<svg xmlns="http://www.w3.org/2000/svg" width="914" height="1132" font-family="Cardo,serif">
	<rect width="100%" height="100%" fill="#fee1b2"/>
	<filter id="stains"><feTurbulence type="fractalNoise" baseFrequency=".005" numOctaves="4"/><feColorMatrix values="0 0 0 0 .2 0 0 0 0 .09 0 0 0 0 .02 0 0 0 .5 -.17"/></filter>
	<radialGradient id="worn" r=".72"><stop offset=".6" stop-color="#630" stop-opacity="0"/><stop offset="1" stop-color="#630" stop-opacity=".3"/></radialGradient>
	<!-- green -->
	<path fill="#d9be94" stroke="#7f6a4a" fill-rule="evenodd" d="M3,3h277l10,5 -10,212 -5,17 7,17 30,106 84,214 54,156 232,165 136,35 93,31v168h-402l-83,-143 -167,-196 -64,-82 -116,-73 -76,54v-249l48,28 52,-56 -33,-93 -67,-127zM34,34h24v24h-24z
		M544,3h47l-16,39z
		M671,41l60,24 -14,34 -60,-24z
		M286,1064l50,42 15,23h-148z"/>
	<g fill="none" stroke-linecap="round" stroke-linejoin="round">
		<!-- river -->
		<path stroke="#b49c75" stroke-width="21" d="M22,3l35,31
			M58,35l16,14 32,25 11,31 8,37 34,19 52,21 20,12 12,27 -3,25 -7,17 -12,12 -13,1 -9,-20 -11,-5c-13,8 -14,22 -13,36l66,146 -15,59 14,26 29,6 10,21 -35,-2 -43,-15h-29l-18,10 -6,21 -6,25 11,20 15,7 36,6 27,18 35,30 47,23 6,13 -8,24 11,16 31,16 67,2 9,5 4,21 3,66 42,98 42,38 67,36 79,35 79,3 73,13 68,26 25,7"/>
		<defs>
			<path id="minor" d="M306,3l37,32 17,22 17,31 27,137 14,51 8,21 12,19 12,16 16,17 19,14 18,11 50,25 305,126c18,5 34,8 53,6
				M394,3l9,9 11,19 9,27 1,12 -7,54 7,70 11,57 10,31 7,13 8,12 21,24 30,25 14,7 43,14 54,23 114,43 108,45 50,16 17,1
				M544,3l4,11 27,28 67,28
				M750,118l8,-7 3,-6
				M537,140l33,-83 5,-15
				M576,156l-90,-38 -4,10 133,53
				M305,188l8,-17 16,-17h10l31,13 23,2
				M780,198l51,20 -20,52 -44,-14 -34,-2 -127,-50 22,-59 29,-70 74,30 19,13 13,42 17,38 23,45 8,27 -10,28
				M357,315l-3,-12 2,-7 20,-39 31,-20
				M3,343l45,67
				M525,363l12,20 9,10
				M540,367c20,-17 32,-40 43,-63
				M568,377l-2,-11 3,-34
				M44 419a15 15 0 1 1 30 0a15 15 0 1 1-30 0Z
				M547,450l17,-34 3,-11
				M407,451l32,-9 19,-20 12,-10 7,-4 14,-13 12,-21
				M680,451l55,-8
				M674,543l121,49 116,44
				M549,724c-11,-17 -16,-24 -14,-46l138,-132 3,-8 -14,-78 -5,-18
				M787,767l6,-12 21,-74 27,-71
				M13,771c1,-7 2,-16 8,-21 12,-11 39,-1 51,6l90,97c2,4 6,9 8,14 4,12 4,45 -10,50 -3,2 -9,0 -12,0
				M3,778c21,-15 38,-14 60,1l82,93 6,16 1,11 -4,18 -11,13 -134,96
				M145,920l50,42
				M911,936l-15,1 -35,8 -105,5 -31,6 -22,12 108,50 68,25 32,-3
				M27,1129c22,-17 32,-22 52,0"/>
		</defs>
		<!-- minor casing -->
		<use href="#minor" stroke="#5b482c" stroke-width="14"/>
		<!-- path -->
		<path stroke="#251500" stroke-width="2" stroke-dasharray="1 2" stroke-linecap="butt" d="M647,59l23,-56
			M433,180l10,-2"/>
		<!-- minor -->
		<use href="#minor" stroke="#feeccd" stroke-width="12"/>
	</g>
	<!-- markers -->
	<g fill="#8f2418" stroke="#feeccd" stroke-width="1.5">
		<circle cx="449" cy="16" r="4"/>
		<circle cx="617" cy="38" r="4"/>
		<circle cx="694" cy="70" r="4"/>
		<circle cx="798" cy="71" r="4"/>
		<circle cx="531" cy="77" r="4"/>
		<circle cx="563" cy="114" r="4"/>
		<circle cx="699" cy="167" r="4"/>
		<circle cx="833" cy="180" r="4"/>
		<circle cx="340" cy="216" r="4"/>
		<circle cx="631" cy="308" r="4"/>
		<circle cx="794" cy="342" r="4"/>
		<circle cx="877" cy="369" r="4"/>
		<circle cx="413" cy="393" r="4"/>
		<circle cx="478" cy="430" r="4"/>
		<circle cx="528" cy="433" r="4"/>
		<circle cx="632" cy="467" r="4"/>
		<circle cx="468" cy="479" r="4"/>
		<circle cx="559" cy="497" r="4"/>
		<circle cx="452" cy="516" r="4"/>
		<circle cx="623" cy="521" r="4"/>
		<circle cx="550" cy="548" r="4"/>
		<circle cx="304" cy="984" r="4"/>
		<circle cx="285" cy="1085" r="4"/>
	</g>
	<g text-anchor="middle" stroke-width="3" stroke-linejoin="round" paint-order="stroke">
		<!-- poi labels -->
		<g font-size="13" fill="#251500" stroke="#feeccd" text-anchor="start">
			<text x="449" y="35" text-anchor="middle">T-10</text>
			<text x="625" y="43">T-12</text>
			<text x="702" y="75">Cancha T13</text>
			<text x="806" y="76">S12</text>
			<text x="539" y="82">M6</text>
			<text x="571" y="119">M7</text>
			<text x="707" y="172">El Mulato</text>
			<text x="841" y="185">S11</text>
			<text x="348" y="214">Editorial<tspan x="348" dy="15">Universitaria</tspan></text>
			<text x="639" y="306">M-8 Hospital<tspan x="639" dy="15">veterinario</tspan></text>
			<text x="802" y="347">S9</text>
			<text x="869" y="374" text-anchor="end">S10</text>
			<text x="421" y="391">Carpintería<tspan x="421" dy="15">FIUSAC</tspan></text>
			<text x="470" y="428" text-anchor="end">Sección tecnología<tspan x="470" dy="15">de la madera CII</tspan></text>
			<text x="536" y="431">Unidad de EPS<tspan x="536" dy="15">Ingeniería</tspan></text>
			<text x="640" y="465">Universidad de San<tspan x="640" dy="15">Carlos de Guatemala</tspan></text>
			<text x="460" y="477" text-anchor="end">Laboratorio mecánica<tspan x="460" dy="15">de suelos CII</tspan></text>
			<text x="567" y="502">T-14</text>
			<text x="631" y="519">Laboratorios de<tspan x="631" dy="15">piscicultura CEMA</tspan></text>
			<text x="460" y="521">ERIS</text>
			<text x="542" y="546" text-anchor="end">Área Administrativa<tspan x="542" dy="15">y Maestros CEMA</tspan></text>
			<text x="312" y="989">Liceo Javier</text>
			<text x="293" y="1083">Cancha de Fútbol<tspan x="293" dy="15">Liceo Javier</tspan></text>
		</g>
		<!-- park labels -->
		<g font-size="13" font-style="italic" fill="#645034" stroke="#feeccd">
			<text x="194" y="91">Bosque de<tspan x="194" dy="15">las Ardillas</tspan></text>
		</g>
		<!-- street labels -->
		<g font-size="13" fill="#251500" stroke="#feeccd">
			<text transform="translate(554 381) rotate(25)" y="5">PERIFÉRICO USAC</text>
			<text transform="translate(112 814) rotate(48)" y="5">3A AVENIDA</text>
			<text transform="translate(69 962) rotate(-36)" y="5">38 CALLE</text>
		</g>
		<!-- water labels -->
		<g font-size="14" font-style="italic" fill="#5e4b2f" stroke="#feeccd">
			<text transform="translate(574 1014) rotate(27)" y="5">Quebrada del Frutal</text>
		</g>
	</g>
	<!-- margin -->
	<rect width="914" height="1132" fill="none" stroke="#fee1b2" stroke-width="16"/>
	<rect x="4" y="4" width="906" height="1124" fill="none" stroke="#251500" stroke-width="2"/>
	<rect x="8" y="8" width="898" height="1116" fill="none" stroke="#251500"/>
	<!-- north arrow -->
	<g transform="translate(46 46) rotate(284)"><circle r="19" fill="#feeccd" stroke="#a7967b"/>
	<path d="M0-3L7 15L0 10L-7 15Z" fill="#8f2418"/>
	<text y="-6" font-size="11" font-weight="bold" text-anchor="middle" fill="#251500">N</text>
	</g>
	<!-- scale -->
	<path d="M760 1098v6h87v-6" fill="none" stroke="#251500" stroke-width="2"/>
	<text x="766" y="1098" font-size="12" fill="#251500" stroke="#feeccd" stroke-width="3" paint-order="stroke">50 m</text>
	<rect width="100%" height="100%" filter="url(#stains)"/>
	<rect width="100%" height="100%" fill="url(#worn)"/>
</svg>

# Instructions for the task:
Only one stretch of the entries above is wanted: the lines from the one containing "<!-- north arrow -->" through the one containing "<!-- scale -->". Please reproduce it exactly.

# Answer space:
	<!-- north arrow -->
	<g transform="translate(46 46) rotate(284)"><circle r="19" fill="#feeccd" stroke="#a7967b"/>
	<path d="M0-3L7 15L0 10L-7 15Z" fill="#8f2418"/>
	<text y="-6" font-size="11" font-weight="bold" text-anchor="middle" fill="#251500">N</text>
	</g>
	<!-- scale -->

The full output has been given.